L’union fait la force
Face à cet engouement, plusieurs agriculteurs urbains avec les mêmes objectifs — minimiser le gaspillage, instruire le grand public et aider les autres fermes — se sont rassemblés au sein d’une coopérative, la Centrale agricole, qui ouvrira ses portes en automne. Ce regroupement, dont font partie Tricycle et Champignons maison, vise une économie circulaire « en profondeur » (deep circular economy).
« Notre société fonctionne depuis longtemps de manière linéaire : production, consommation en ville et export des déchets loin des yeux. Ensuite, nous avons mis en place le recyclage en remettant une partie de nos déchets dans la boucle de production, analyse Louise Hénault-Éthier, également chef de projet scientifique à la Fondation David Suzuki. Aujourd’hui, avec la Centrale agricole, on s’aperçoit qu’il ne s’agit plus de fermer une boucle, mais de fonctionner en synergie entre producteurs. »
Le collectif espère ainsi éviter au maximum les pertes de matière, mais aussi d’énergie — notamment les sources de chaleur. Un objectif qui demande un peu de créativité à ces agriculteurs, à la démarche plutôt scientifique.
« En ce moment, on essaye de fabriquer des pans de mur avec le mycélium, les racines de champignons et d’autres déchets comme les sacs usés qui transportent le café », s’enthousiasme Geoffroy Renaud, la plaque de son prototype entre les mains.

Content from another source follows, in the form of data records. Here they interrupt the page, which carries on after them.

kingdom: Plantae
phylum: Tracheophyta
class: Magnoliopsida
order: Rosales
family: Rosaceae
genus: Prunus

Tricycle commence pour sa part à répandre leur frass — excréments d’insectes, quelques flocons de son de blé et des mues — sur les plants du toit de l’immeuble. Contenant du phosphore, de l’azote, du potassium et de la chitine, « ce mélange pourrait permettre de remplacer en partie les produits de synthèse, tels que les insecticides et les fongicides qui luttent contre les insectes et champignons envahisseurs », se réjouit Mme Hénault-Éthier.